# no quills in the middle of the head



## beoleh (Aug 17, 2012)

i noticed my male hedgehog having a line of missing quills on his head (right in the middle) while drying him after his bath.
My sister said he had them before also, and i havent seen any quills fallen on the ground or anything
could he have possibly been born tht way or anything?


----------



## pearlthehedgie (Feb 15, 2011)

It's normal!! Relax!  There is nothing at all wrong with him. There's a name for it, not sure what it's called, but it is sometimes referred to as a "reverse mohawk".


----------



## Lilysmommy (Jan 7, 2009)

That's normal for hedgehogs - it's called a reverse mohawk. It allows them to move the muscles/quills on either side of that space to complete cover their face when they ball up. 
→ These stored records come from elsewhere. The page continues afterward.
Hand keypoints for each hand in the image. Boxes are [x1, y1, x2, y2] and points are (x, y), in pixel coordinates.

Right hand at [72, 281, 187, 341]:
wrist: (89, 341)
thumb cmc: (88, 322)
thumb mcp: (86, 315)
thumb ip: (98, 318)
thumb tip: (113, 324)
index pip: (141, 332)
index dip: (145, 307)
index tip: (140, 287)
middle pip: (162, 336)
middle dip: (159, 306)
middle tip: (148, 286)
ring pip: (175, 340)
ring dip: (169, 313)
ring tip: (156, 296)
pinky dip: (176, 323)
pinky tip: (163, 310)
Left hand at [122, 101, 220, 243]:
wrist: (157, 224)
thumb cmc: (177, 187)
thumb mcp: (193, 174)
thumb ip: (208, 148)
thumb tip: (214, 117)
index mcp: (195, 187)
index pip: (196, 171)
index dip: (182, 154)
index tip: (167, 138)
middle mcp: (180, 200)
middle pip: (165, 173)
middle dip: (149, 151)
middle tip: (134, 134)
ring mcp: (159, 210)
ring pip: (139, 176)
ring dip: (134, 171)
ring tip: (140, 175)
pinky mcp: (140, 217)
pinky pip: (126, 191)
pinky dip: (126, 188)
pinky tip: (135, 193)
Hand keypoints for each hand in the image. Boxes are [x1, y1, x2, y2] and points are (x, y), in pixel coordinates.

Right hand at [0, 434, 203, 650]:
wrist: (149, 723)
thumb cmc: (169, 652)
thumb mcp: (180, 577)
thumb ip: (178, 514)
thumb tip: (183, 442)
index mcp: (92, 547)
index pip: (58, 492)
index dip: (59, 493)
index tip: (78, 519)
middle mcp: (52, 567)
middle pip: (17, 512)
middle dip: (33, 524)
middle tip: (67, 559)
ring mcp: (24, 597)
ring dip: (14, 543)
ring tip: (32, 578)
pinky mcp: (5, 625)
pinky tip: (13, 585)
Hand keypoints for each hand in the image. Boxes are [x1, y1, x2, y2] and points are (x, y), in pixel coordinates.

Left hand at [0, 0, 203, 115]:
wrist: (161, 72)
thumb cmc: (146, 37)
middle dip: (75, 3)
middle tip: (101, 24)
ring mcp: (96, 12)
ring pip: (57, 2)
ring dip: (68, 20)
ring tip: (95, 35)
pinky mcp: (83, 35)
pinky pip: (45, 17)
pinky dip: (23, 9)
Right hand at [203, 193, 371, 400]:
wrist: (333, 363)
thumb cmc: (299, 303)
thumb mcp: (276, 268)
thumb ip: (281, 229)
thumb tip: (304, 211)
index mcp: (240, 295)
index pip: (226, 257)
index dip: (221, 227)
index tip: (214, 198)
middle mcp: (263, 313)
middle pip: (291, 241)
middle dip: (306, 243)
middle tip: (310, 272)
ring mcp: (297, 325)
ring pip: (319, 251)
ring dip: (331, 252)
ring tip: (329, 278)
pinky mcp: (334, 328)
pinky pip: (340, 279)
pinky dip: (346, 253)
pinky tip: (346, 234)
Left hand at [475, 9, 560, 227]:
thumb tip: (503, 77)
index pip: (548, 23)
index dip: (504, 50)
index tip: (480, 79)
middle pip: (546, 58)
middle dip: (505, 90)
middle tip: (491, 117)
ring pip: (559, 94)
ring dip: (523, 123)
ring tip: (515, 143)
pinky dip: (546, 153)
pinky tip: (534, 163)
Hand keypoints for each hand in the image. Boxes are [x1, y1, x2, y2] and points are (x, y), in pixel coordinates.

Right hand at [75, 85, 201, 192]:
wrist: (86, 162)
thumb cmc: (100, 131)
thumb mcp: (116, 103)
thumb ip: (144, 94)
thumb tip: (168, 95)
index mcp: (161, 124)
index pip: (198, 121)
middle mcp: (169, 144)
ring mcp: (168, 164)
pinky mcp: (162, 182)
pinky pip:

Also, just a suggestion, try reading through the forums a bit more - I've noticed a lot of the questions that you've been asking are ones that have been asked several or many times before and with a bit of searching you can find the answers.  Fewer repeated posts keeps the forum less cluttered, and you can learn a TON from reading through all of the threads! It's a great way to spend spare time.


----------



## beoleh (Aug 17, 2012)

oh i try reading the forum every time i have time.. but the questions i ask just suddenly pop up in my head like poof and the questions r the ones i havent read yet 
anyways good thing thr isnt smthing wrong bout my hedgie :lol: 
ty for the info


----------